Was smoking considered to be addictive within ITL? 
"Depending on the point of time and depending on the number of people, some of us thought that it was, some of us thought that it wasn't." "My view changed when the definition of addiction appeared to change ... they say that it's as addictive as heroin and stuff, which is ridiculous." "The scientists were far more concerned about addiction – a lot more and a lot earlier than marketing."

Is there a safer cigarette or safer way of smoking? 
"I agree with Gio Gori that fourteen  milligrams a day is the same as not smoking"  "I had no trouble with people believing that [a lower delivery product was safer] because I believed it myself."

Were cigarettes designed to be compensatible? 
He reported that "our scientific new product development people were looking at all kinds of different ways", he left the impression that his marketing team did not engage too much in these specifics.

Did the company try to prevent people from quitting?
"It was part of what we did with some of our brands, in terms of giving them an option to continue smoking. In effect that prevented them from quitting." 

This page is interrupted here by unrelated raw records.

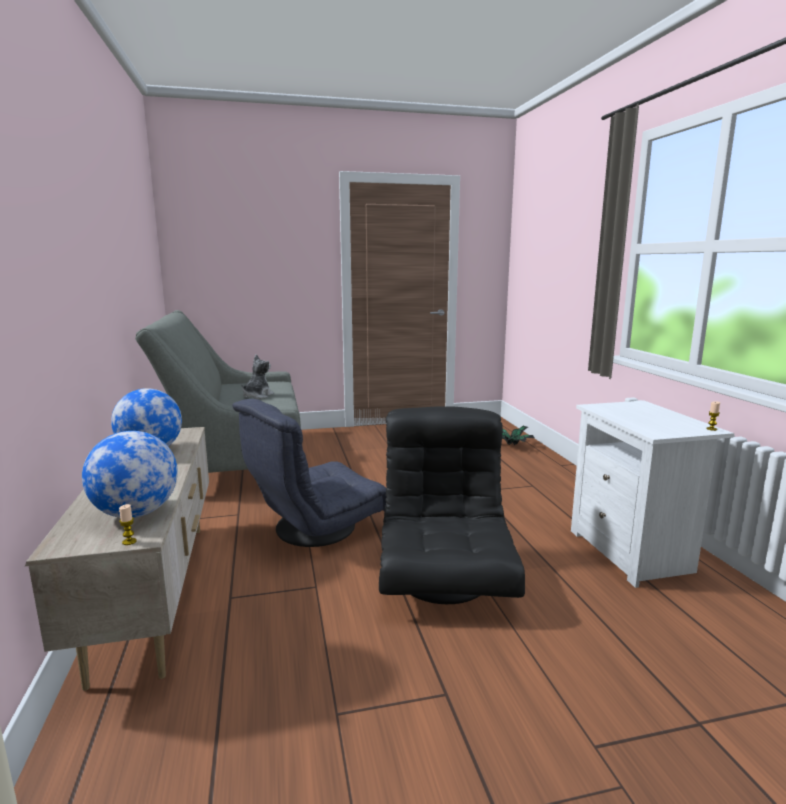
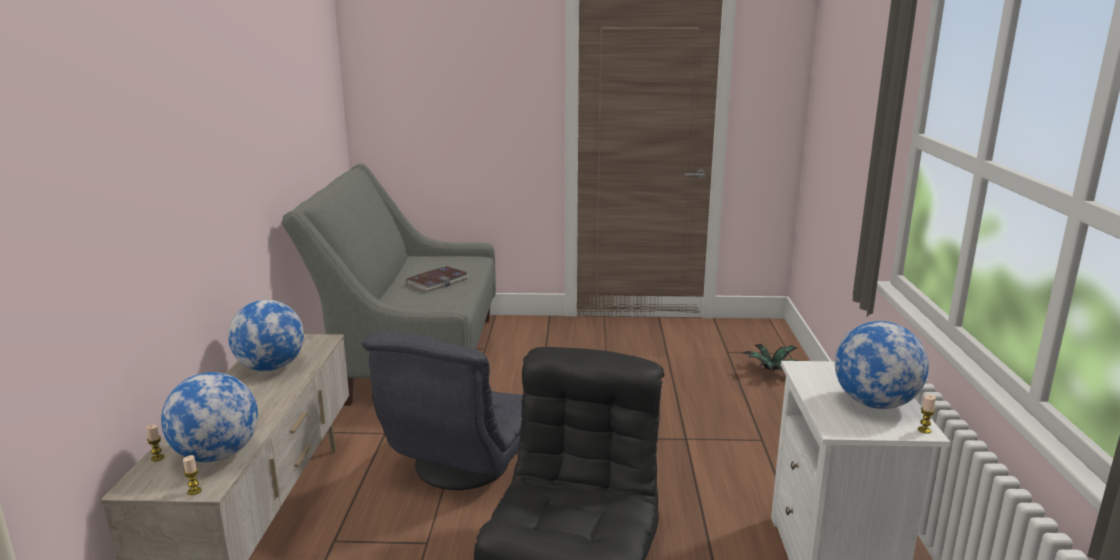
camera: 15 degrees right, 5 degrees up
(73, 522) = (157, 458): none -> candle
(257, 396) = (437, 282): plush toy -> book
(314, 528) = (460, 464): grey armchair -> grey armchair turned 45 degrees counterclockwise
(664, 419) = (874, 404): none -> globe

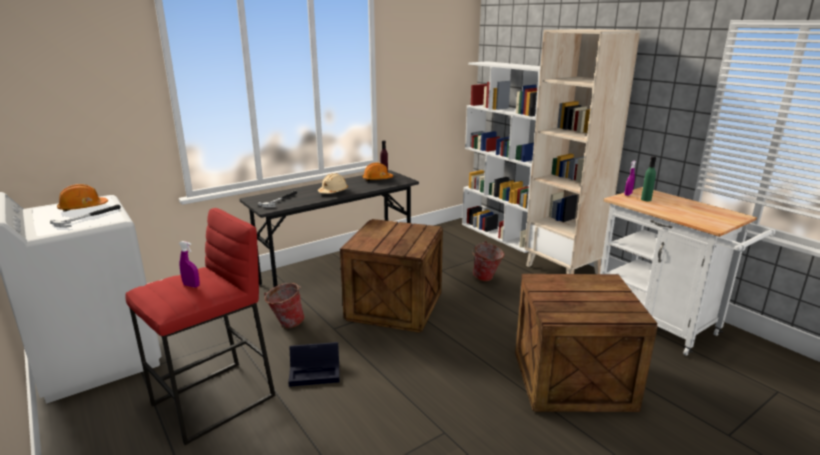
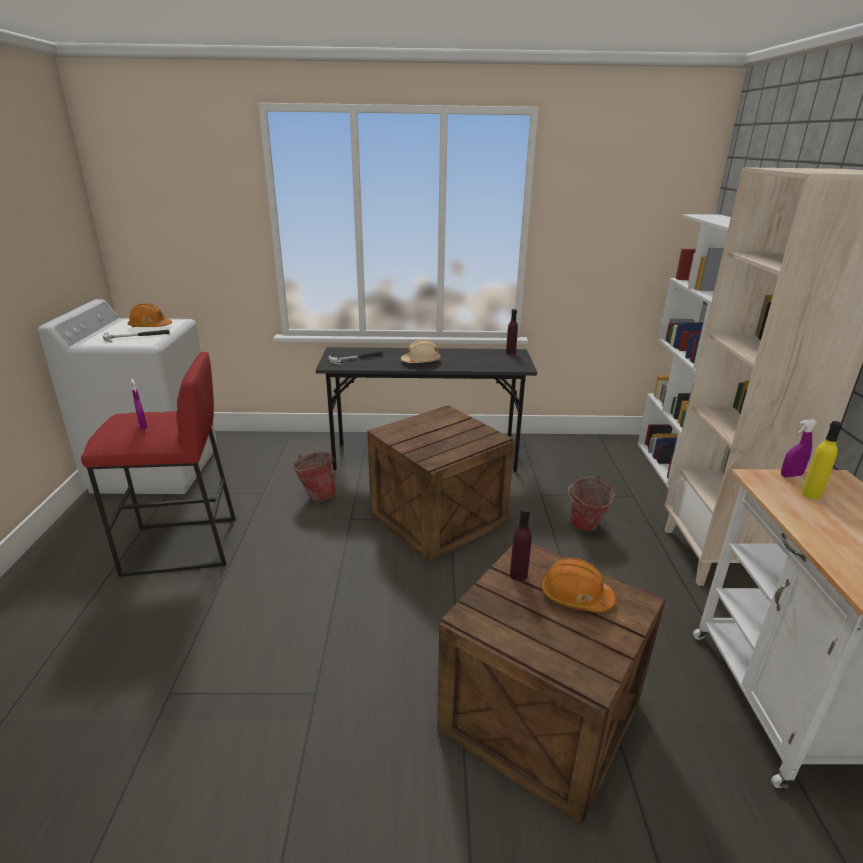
camera: 35 degrees right, 5 degrees up
(316, 372) = (283, 558): black storage box -> none
(377, 179) = (491, 358): orange hard hat -> orange hard hat (575, 596)
(547, 289) = (518, 575): none -> purple bottle
(646, 199) = (811, 494): green bottle -> yellow bottle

More destroyed documents? 

One of the likely reasons that Mr. Knox had been subpoenaed to testify was to allow him to validate proceedings for a conference that he and ITL research director, Pat Dunn, organized in 1984. The Smoking-Behaviour Marketing Conference took place in the Laurentians, and involved scientists and marketers from BAT companies in the UK, Germany, Canada, Australia and the U.S.

A curious thing about the 506 page record of this conference -- it seems to have been missing from the files of Imperial Tobacco. Like the scientific documents that had been purged from the company's files, this and other marketing records appear to have been "disappeared."  Justice Riordan agreed today that this document should have been in the company files, and allowed it to become Exhibit 1366.2.

The conference, as Mr. Knox explained today, was intended to showcase the Imperial Tobacco marketing success to other companies in the BAT group.

Mr. Johnston drew attention to several sections from the conference notes, including the opening comments by ITL's research director, Pat Dunn:
The basic question that begs a response is how do we provide smoker satisfaction from a lower tar base with specifically enhanced acceptability traits and at the same time help our consumer rationalize his decision to smoke in light of increasing external pressures.
And a conclusion on market research:
There is some information relating to quitters but an inadequate data base on starting . Since our future business depends on the size of this starter population set, it was considered important that we know why people start to smoke and this may be more important than why they continue to smoke.

As the day drew to a close, it was clear that the plaintiff's wanted more time with this witness. He will return on Tuesday, March 12th.